▶ _Exercise instructions_:
Update the birdcatcher spots thread from "# Birdcatcher spots???" to "ago (no spots!)...", changing "mare" to "horse".

▶ _Text_:
# Birdcatcher spots???



## mom2pride (May 5, 2009)

My mare has developed several dime sized (approx) solid white spots over just a period of 3-4 weeks...I "think" they may be birdcatcher spots, since they can be present in pretty much any breed (just more prevalent in TB, particularly those with Birdcatcher in their line). 

Here's a few pics of her...one from a couple weeks ago (no spots!)...










And some from now...with spots in several areas...lol!


----------



## reining girl (Jan 30, 2009)

looks like shes turining into a roan lol.


----------



## mom2pride (May 5, 2009)

I already knew that she was rabicano (sabino trait), but these aren't just little 'flecks', they are decent sized, and solid white...I think it's kind of cool actually, and they literally did appear in just a few weeks...the big one on her hip was the first one and it seemed to appear like in a few days!Lol!


----------



## reining girl (Jan 30, 2009)

guess her rabicano is finally coming out lol


----------



## RoCru (Jul 19, 2009)

▶ _Items contained in a dataset_:

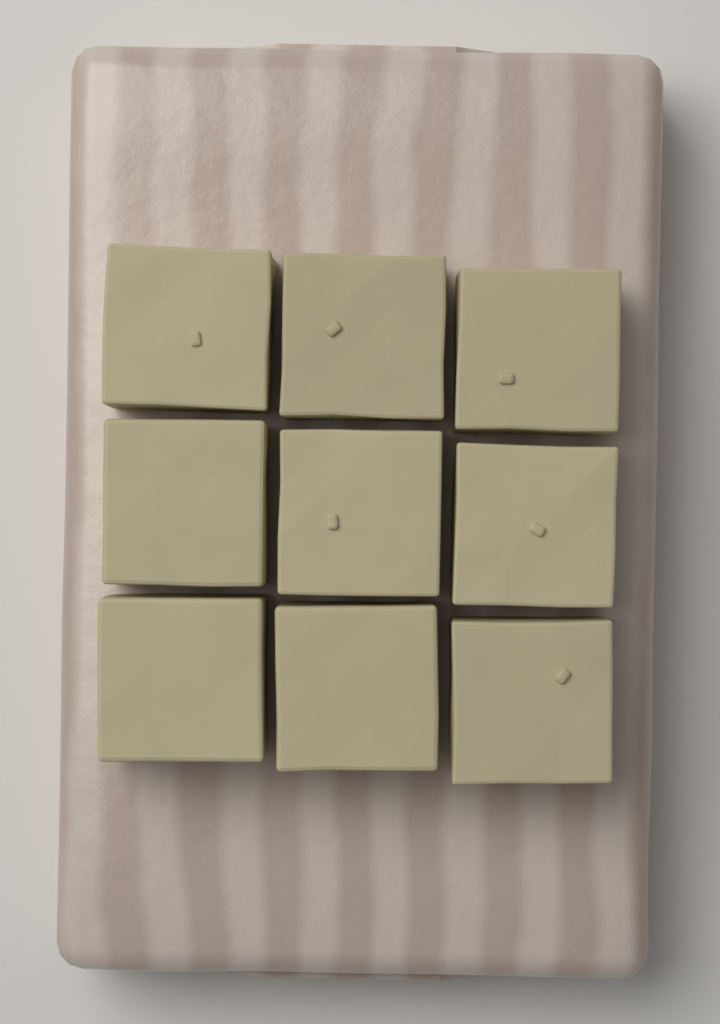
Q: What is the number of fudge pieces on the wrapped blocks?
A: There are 9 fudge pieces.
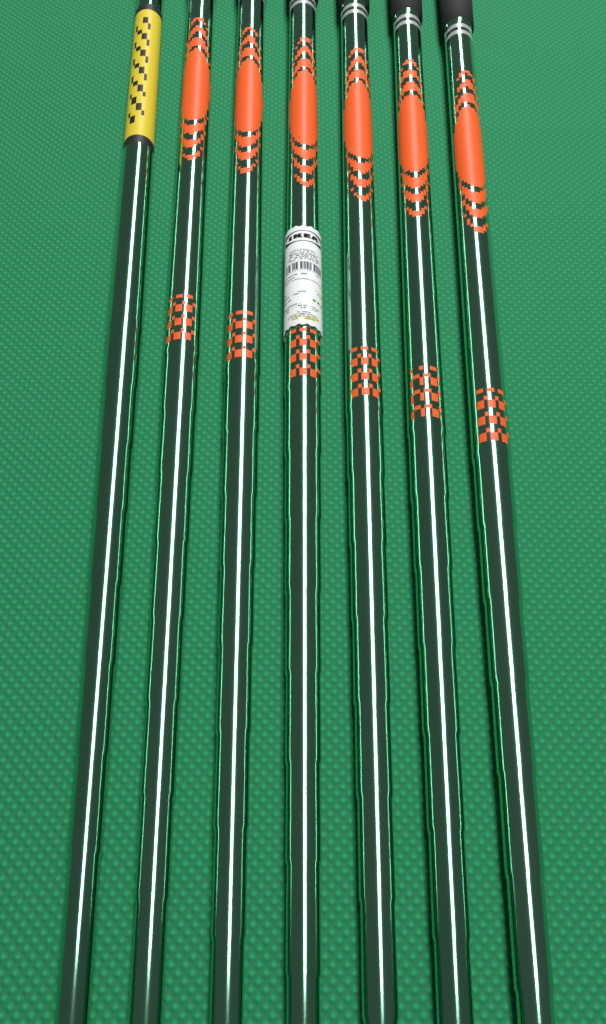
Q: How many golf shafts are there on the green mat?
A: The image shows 7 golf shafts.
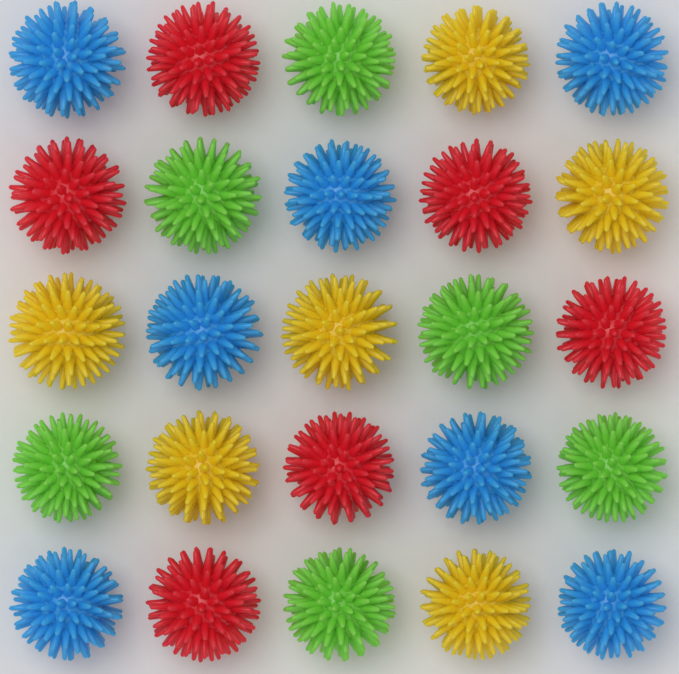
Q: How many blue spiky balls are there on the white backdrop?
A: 7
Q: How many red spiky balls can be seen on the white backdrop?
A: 6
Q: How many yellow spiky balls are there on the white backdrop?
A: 6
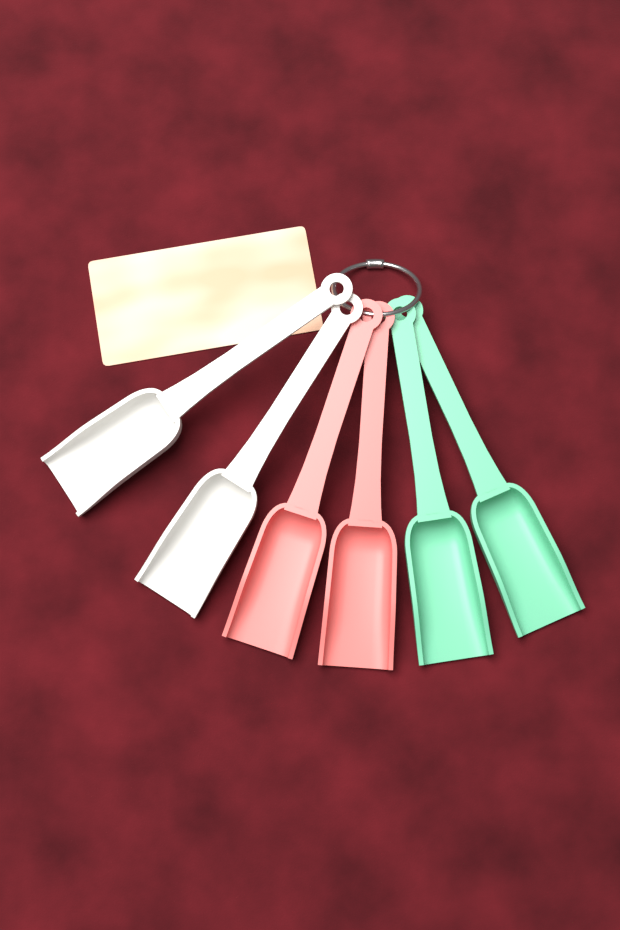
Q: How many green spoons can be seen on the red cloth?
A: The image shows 2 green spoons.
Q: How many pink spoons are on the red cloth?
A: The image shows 2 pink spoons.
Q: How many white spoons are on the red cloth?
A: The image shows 2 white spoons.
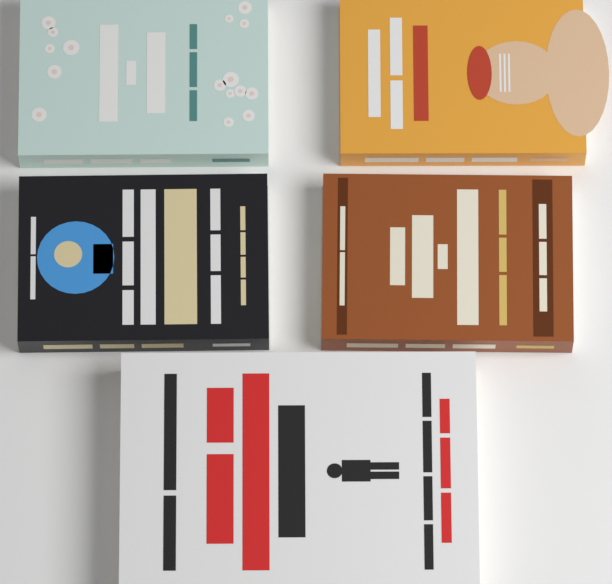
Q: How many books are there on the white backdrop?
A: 5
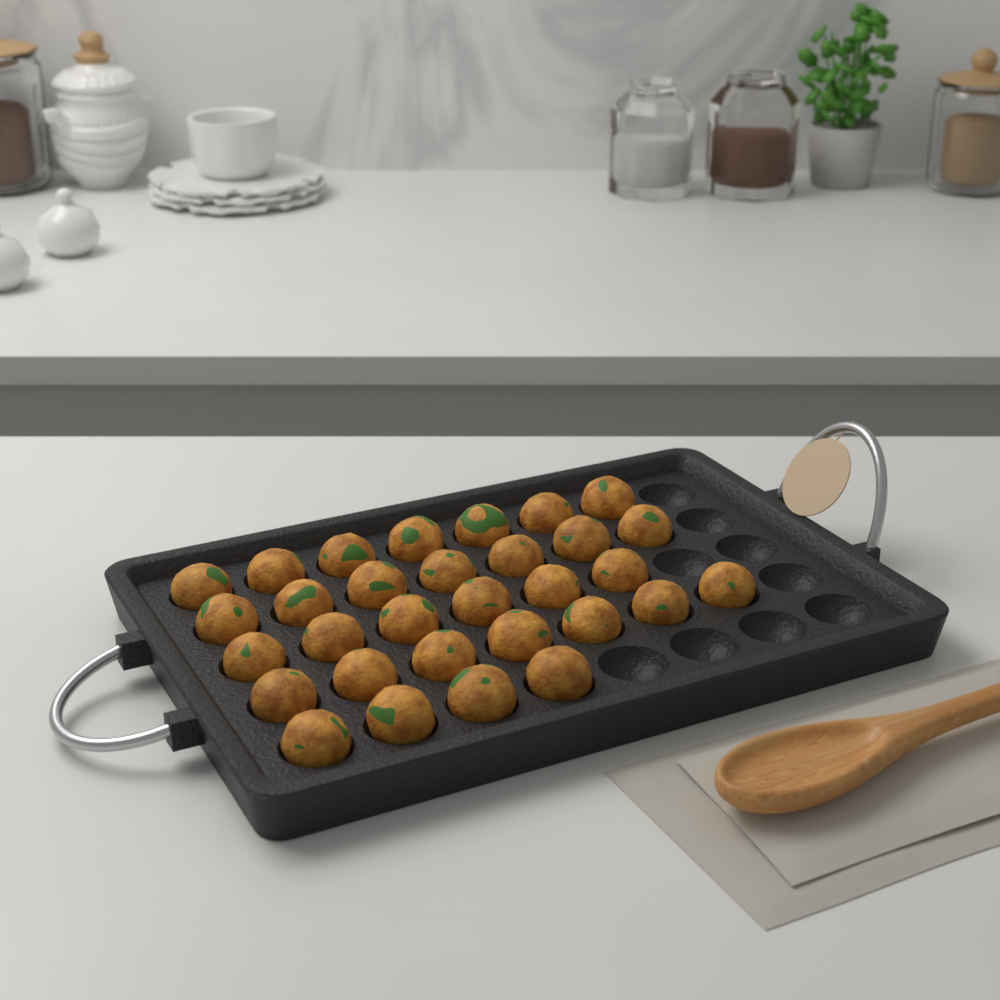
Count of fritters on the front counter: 31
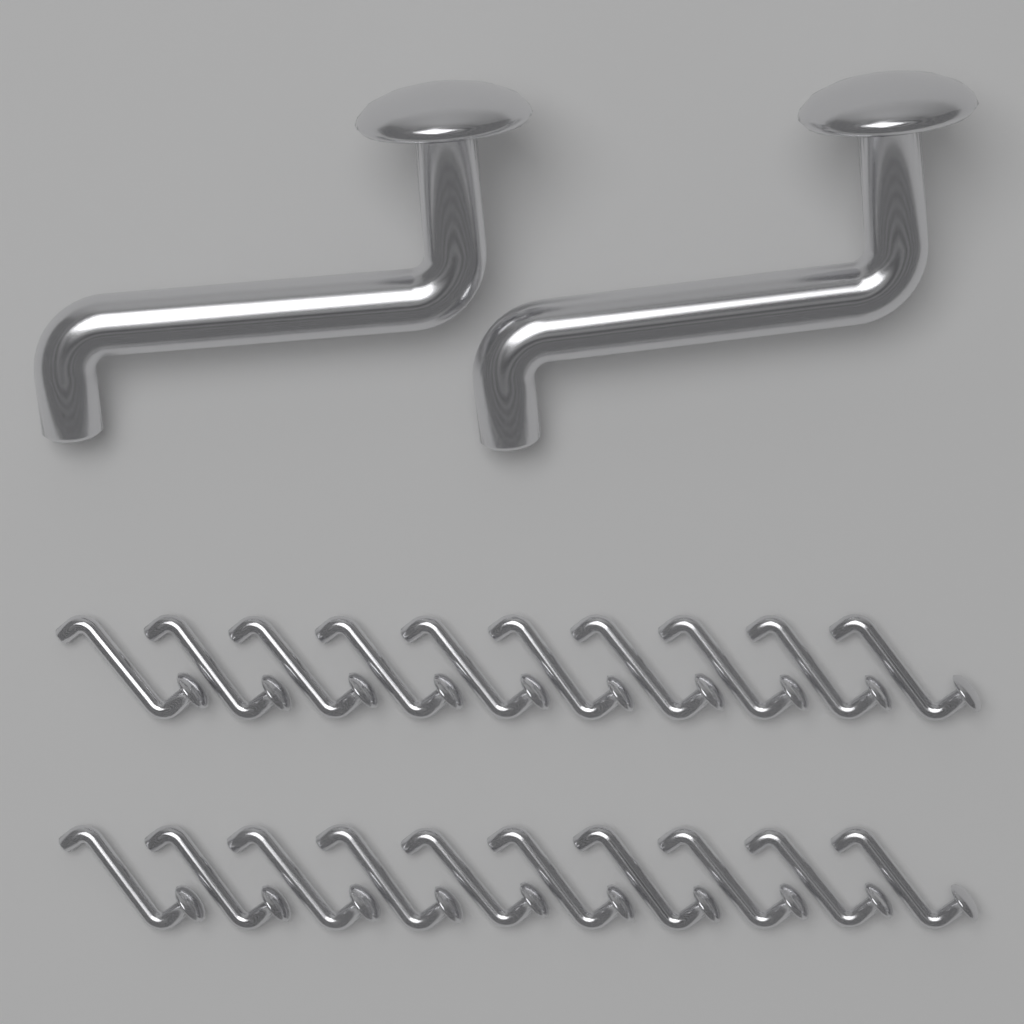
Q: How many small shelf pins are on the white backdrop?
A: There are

▶ _Task response_:
# Birdcatcher spots???



## mom2pride (May 5, 2009)

My horse has developed several dime sized (approx) solid white spots over just a period of 3-4 weeks...I "think" they may be birdcatcher spots, since they can be present in pretty much any breed (just more prevalent in TB, particularly those with Birdcatcher in their line). 

Here's a few pics of her...one from a couple weeks ago (no spots!)...